Use `/focus` (no argument) at any time to remove the filter and search across all indexed papers.

Examples:

```bash
# Review one paper — REPL auto-focuses on it
paperrag review ~/papers/paper.pdf

# Review a whole directory and increase answer length
paperrag review ~/papers --max-tokens 512

# Review using a custom index location
paperrag review ~/papers/paper.pdf --index-dir /tmp/paperrag-review
```

## `paperrag query`

Run a one-off query against the indexed papers.
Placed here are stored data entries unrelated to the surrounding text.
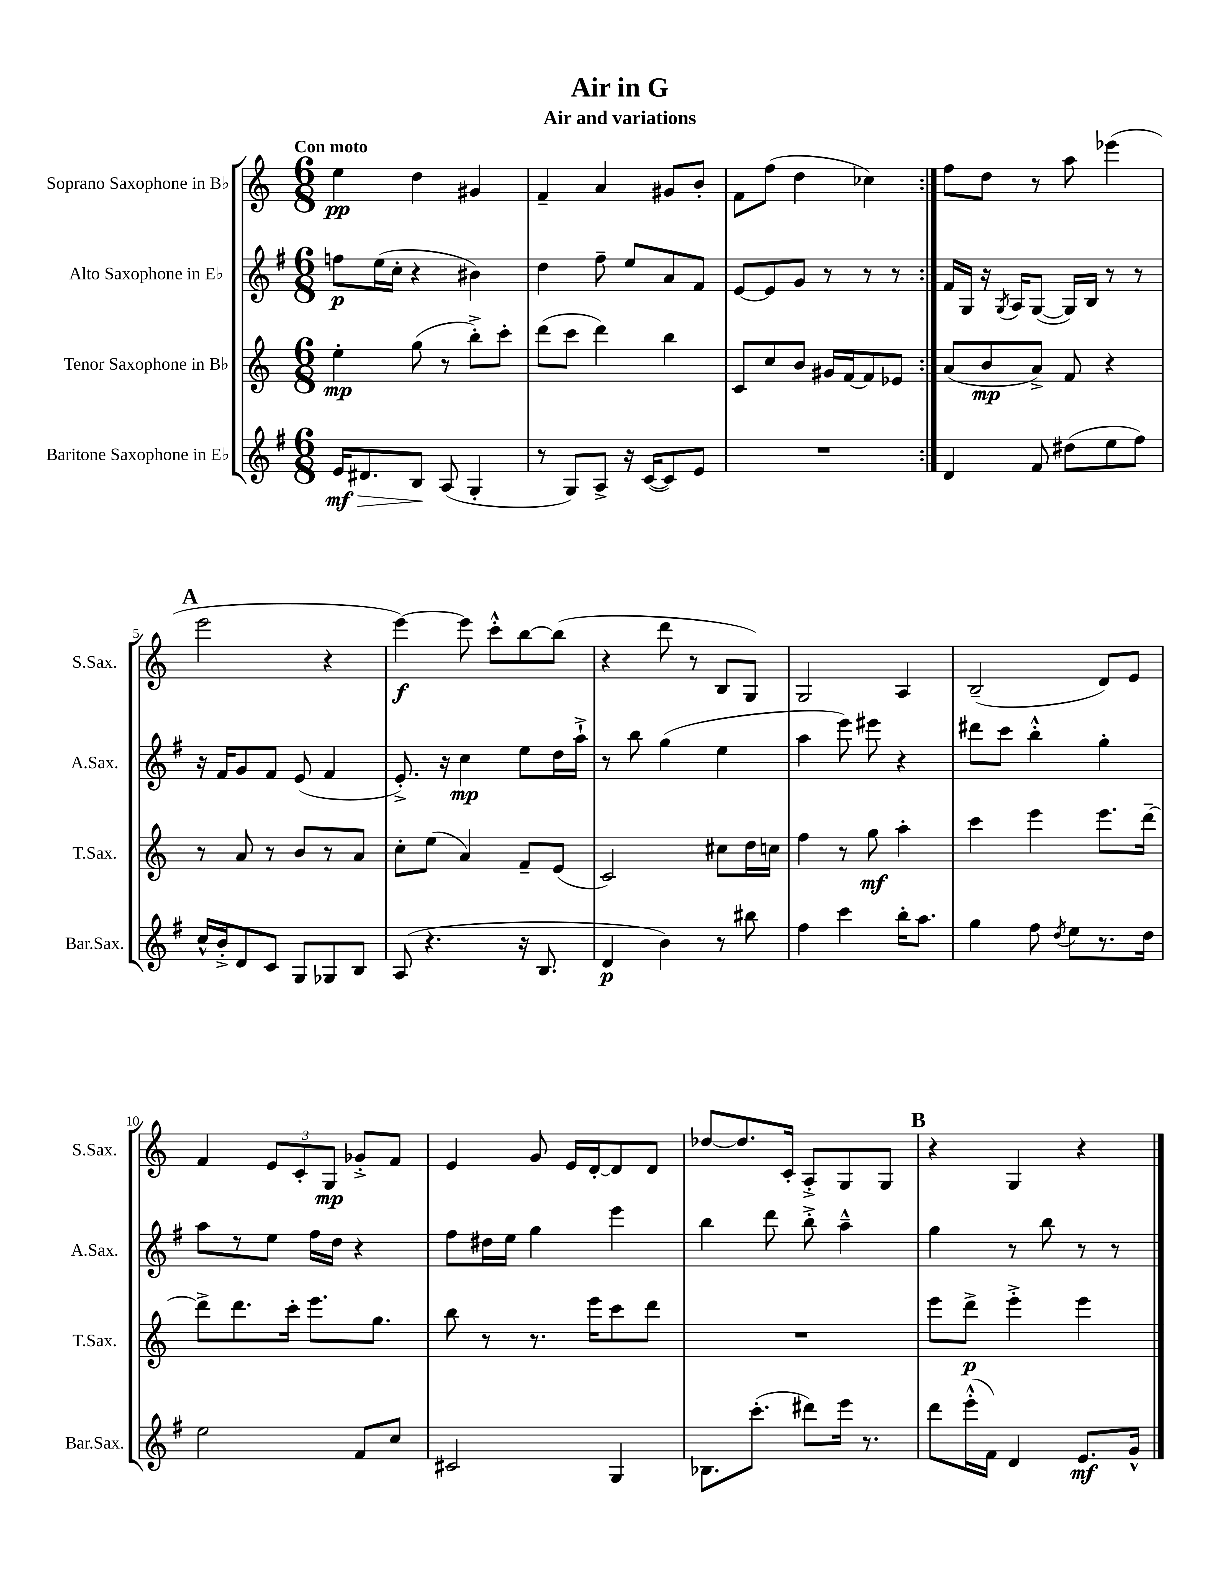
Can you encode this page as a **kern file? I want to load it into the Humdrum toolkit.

**kern	**dynam	**kern	**dynam	**kern	**dynam	**kern	**dynam
*part4	*part4	*part3	*part3	*part2	*part2	*part1	*part1
*staff4	*staff4	*staff3	*staff3	*staff2	*staff2	*staff1	*staff1
*I"Baritone Saxophone in E♭	*	*I"Tenor Saxophone in B♭	*	*I"Alto Saxophone in E♭	*	*I"Soprano Saxophone in B♭	*
*I'Bar.Sax.	*	*I'T.Sax.	*	*I'A.Sax.	*	*I'S.Sax.	*
*clefG2	*	*clefG2	*	*clefG2	*	*clefG2	*
*k[f#]	*	*k[]	*	*k[f#]	*	*k[]	*
*M6/8	*	*M6/8	*	*M6/8	*	*M6/8	*
=1	=1	=1	=1	=1	=1	=1	=1
!	!	!	!	!	!	!LO:TX:a:B:t=Con moto	!
!	!LO:HP:b	!	!	!	!	!	!
16e/KL	> mf	4ee'\	mp	8ffn\L	p	4ee\	pp
8.d#X/	.	.	.	.	.	.	.
.	.	.	.	(16ee\L	.	.	.
.	.	.	.	16cc'\JJ	.	.	.
8B/J	.	(8gg\	.	4r	.	4dd\	.
(8A/	]	8r	.	.	.	.	.
4G'/	.	8bb'^\L)	.	4b#X\)	.	4g#X/	.
.	.	8ccc'\J	.	.	.	.	.
=2	=2	=2	=2	=2	=2	=2	=2
8r	.	(8ddd\L	.	4dd\	.	4f~/	.
8G/L)	.	8ccc\J	.	.	.	.	.
8A^/J	.	4ddd\)	.	8ff#~\	.	4a/	.
16r	.	.	.	8ee/L	.	.	.
([16c/KL	.	.	.	.	.	.	.
8c/])	.	4bb\	.	8a/	.	8g#X/L	.
8e/J	.	.	.	8f#/J	.	8b'/J	.
=3	=3	=3	=3	=3	=3	=3	=3
2.r	.	8c/L	.	[8e/L	.	8f\L	.
.	.	8cc/	.	8e/]	.	(8ff\J	.
.	.	8b/J	.	8g/J	.	4dd\	.
.	.	16g#X/LL	.	8r	.	.	.
.	.	[16f/J	.	.	.	.	.
.	.	8f/]	.	8r	.	4cc-X\)	.
.	.	8e-X/J	.	8r	.	.	.
=4:|!	=4:|!	=4:|!	=4:|!	=4:|!	=4:|!	=4:|!	=4:|!
4d/	.	(8a/L	.	16f#/LL	.	8ff\L	.
.	.	.	.	16G/JJ	.	.	.
.	.	8b/	mp	16r	.	8dd\J	.
.	.	.	.	8qG/	.	.	.
.	.	.	.	16A/KL	.	.	.
8f#/	.	8a^/J)	.	([8G/J	.	8r	.
(8dd#X\L	.	8f/	.	16G/LL])	.	8aa\	.
.	.	.	.	16B/JJ	.	.	.
8ee\	.	4r	.	8r	.	(4eee-X\	.
8ff#\J)	.	.	.	8r	.	.	.
!!LO:LB:g=z
!!LO:REH:place=s1:t=A
=5	=5	=5	=5	=5	=5	=5	=5
16cc^^/LL	.	8r	.	16r	.	2eee\	.
16b'^/J	.	.	.	16f#/KL	.	.	.
8d/	.	8a/	.	8g/	.	.	.
8c/J	.	8r	.	8f#/J	.	.	.
8G/L	.	8b/L	.	(8e/	.	.	.
8G-X/	.	8r	.	4f#/	.	4r	.
8B/J	.	8a/J	.	.	.	.	.
=6	=6	=6	=6	=6	=6	=6	=6
(8A/	.	8cc'\L	.	8.e'^/)	.	[4eee\)	f
4.r	.	(8ee\J	.	.	.	.	.
.	.	.	.	16r	.	.	.
.	.	4a/)	.	4cc\	mp	8eee\]	.
.	.	.	.	.	.	8ccc'^^\L	.
16r	.	8f~/L	.	8ee\L	.	[8bb\	.
8.B/	.	.	.	.	.	.	.
.	.	(8e/J	.	16dd\L	.	(8bb\J]	.
.	.	.	.	16aa`^\JJ	.	.	.
=7	=7	=7	=7	=7	=7	=7	=7
4d/	p	2c/)	.	8r	.	4r	.
.	.	.	.	8bb\	.	.	.
4b\)	.	.	.	(4gg\	.	8ddd\	.
.	.	.	.	.	.	8r	.
8r	.	8cc#X\L	.	4ee\	.	8B/L	.
8bb#X\	.	16dd\L	.	.	.	8G/J)	.
.	.	16ccn\JJ	.	.	.	.	.
=8	=8	=8	=8	=8	=8	=8	=8
4ff#\	.	4ff\	.	4aa\	.	2G/	.
4ccc\	.	8r	.	8eee\)	.	.	.
.	.	8gg\	mf	8eee#X\	.	.	.
16bb'\KL	.	4aa'\	.	4r	.	4A/	.
8.aa\J	.	.	.	.	.	.	.
=9	=9	=9	=9	=9	=9	=9	=9
4gg\	.	4ccc\	.	8ddd#X\L	.	(2B~/	.
.	.	.	.	8ccc\J	.	.	.
8ff#\	.	4eee\	.	4bb'^^\	.	.	.
8qdd/	.	.	.	.	.	.	.
8ee\L	.	.	.	.	.	.	.
8.r	.	8.eee\L	.	4gg'\	.	8d/L)	.
.	.	.	.	.	.	8e/J	.
16dd\Jk	.	[16ddd~\Jk	.	.	.	.	.
!!LO:LB:g=z
=10	=10	=10	=10	=10	=10	=10	=10
2ee\	.	8ddd^\L]	.	8aa\L	.	4f/	.
.	.	8.ddd\	.	8r	.	.	.
.	.	.	.	8ee\J	.	12e/L	.
.	.	16ccc'\Jk	.	.	.	.	.
.	.	.	.	.	.	12c'/	.
.	.	8.eee\L	.	16ff#\LL	.	.	.
.	.	.	.	.	.	12G/J	mp
.	.	.	.	16dd\JJ	.	.	.
8f#/L	.	.	.	4r	.	8g-X'^/L	.
.	.	8.gg\J	.	.	.	.	.
8cc/J	.	.	.	.	.	8f/J	.
=11	=11	=11	=11	=11	=11	=11	=11
2c#X/	.	8bb\	.	8ff#\L	.	4e/	.
.	.	8r	.	16dd#X\L	.	.	.
.	.	.	.	16ee\JJ	.	.	.
.	.	8.r	.	4gg\	.	8g/	.
.	.	.	.	.	.	16e/LL	.
.	.	16eee\KL	.	.	.	[16d'/J	.
4G/	.	8ccc\	.	4eee\	.	8d/]	.
.	.	8ddd\J	.	.	.	8d/J	.
=12	=12	=12	=12	=12	=12	=12	=12
8.B-X\L	.	2.r	.	4bb\	.	[8dd-X/L	.
.	.	.	.	.	.	8.dd-/]	.
(8.ccc'\J	.	.	.	.	.	.	.
.	.	.	.	8ddd\	.	.	.
.	.	.	.	.	.	16c'/Jk	.
8ddd#X\L)	.	.	.	8bb'^\	.	8A'^/L	.
16eee\Jk	.	.	.	4aa~^^\	.	8G/	.
8.r	.	.	.	.	.	.	.
.	.	.	.	.	.	8G/J	.
!!LO:REH:place=s1:t=B
=13	=13	=13	=13	=13	=13	=13	=13
8ddd\L	.	8eee\L	.	4gg\	.	4r	.
(16eee'^^\L	.	8ddd^\J	p	.	.	.	.
16f#\JJ)	.	.	.	.	.	.	.
4d/	.	4eee'^\	.	8r	.	4G/	.
.	.	.	.	8bb\	.	.	.
8.e/L	mf	4eee\	.	8r	.	4r	.
.	.	.	.	8r	.	.	.
16g^^/Jk	.	.	.	.	.	.	.
==	==	==	==	==	==	==	==
*-	*-	*-	*-	*-	*-	*-	*-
Use `--no-llm` to stop after retrieval and print chunk-level results directly.

```
paperrag query QUESTION [OPTIONS]
```

| Option | Short | Description |
|--------|-------|-------------|
| `--index-dir PATH` | `-i` | Index directory (required) |
| `--input-dir PATH` | `-d` | PDF directory |
| `--top-k N` | `-k` | Number of results (default: 3) |
| `--threshold FLOAT` | `-t` | Similarity score threshold (0.0-1.0) |
| `--no-llm` | | Skip answer generation and print raw retrieval results |
| `--temperature FLOAT` | | LLM temperature (0.0-2.0) |
| `--max-tokens N` | | Maximum response tokens (default: 256) |
| `--ctx-size N` | | LLM context window size (default: 2048) |
| `--system-prompt TEXT` | | Override the default system prompt |
| `--model NAME` | `-m` | LLM model name |

### Examples

```bash
# Query with Ollama
paperrag query "what is speech chain?" --index-dir ~/papers -m qwen3:1.7b

# Query with a local GGUF model through llama.cpp
paperrag query "summarize the paper" --index-dir ~/papers -m ./models/qwen3-1.7b.gguf

# Query with a HuggingFace GGUF repo through llama.cpp
paperrag query "summarize the paper" --index-dir ~/papers -m Qwen/Qwen3-1.7B-GGUF

# Retrieval-only mode (no LLM call)
paperrag query "attention mechanism" --index-dir ~/papers --no-llm

# Adjust retrieval parameters
paperrag query "attention mechanism" --index-dir ~/papers -k 10 -t 0.3 --max-tokens 512
```

## `paperrag evaluate`

Evaluate retrieval quality using a JSONL benchmark file.

```
paperrag evaluate BENCHMARK_FILE [OPTIONS]
```

| Option | Short | Description |
|--------|-------|-------------|
| `--top-k N` | `-k` | Number of results (default: 3) |
| `--input-dir PATH` | `-d` | PDF directory |
| `--index-dir PATH` | `-i` | Index directory |

The benchmark file should be JSONL with each line containing:

```json
{"question": "...", "relevant_documents": ["path1.pdf", "path2.pdf"]}
```

## REPL Slash Commands

Inside the REPL, all control commands are slash-prefixed:

| Command | Description |
|--------|-------------|
| `<any text>` | Query the indexed papers |
| `/index` | Re-index the current PDF directory or file |
| `/index <path>` | Re-index a different PDF file or directory |
| `/focus <name>` | Focus queries on a specific paper (use `list` to see options) |
| `/topk <n>` | Set top-k retrieval |
| `/threshold <n>` | Set minimum similarity score |
| `/temperature <n>` | Set LLM temperature |
| `/max-tokens <n>` | Set maximum response tokens |
| `/ctx-size <n>` | Set LLM context window size |
| `/prompt <text>` | Set the system prompt |
| `/no-llm` | Toggle retrieval-only mode for subsequent queries |
| `/no-llm on\|off` | Explicitly enable or disable retrieval-only mode |
| `/model <name>` | Switch the active LLM backend/model |
| `/config` | Show the current effective configuration |
| `/rc` | Show loaded `.paperragrc` files and values |
| `/help` | Show REPL help |
| `/exit` or `/quit` | Exit the REPL |

When `/no-llm` mode is active, queries stop after retrieval and print scored chunk snippets instead of generating an answer. Use `/no-llm on` or `/no-llm off` when you want an explicit state change instead of a toggle.